> **What needs to be done**: Go through the data below and return each line where the string "chính" occurs.

> **Material for the task**:
******************************

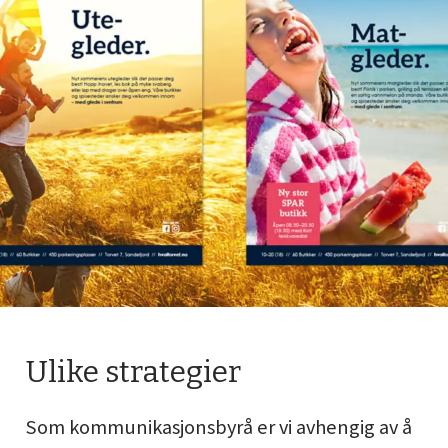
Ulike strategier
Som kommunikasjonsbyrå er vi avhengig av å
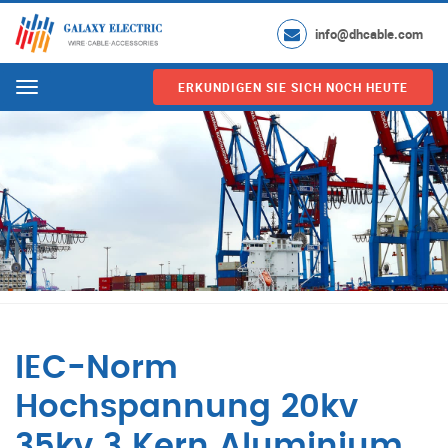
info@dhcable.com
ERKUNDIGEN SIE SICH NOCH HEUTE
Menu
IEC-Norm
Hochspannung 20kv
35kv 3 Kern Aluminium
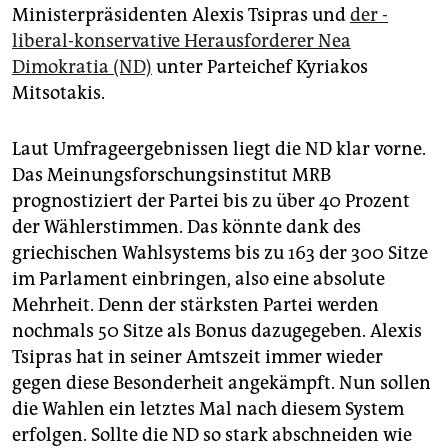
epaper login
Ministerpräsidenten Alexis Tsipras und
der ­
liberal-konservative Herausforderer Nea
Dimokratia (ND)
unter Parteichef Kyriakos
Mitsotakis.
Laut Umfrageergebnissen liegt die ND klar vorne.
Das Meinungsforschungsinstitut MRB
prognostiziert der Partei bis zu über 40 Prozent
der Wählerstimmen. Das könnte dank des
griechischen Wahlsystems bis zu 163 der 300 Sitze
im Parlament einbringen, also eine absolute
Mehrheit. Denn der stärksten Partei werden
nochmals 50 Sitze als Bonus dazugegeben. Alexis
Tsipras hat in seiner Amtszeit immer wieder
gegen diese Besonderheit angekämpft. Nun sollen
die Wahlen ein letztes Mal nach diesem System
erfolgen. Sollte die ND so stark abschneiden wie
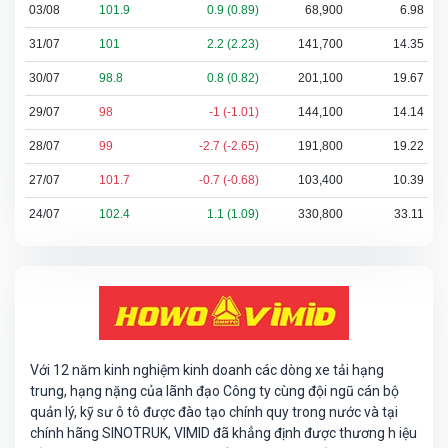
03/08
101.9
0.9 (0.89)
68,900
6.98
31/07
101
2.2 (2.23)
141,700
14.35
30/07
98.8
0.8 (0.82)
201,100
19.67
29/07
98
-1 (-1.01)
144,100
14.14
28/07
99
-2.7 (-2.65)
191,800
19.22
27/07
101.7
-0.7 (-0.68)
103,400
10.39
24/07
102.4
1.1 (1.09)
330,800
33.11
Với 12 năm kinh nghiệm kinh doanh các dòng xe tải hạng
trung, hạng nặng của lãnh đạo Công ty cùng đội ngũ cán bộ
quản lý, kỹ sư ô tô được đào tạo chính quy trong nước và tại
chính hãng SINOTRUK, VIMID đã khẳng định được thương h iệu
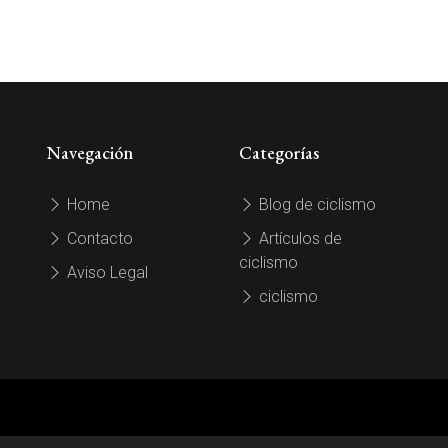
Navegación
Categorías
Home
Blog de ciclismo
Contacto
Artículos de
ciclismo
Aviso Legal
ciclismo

******************************

> **Solution**:
quản lý, kỹ sư ô tô được đào tạo chính quy trong nước và tại
chính hãng SINOTRUK, VIMID đã khẳng định được thương h iệu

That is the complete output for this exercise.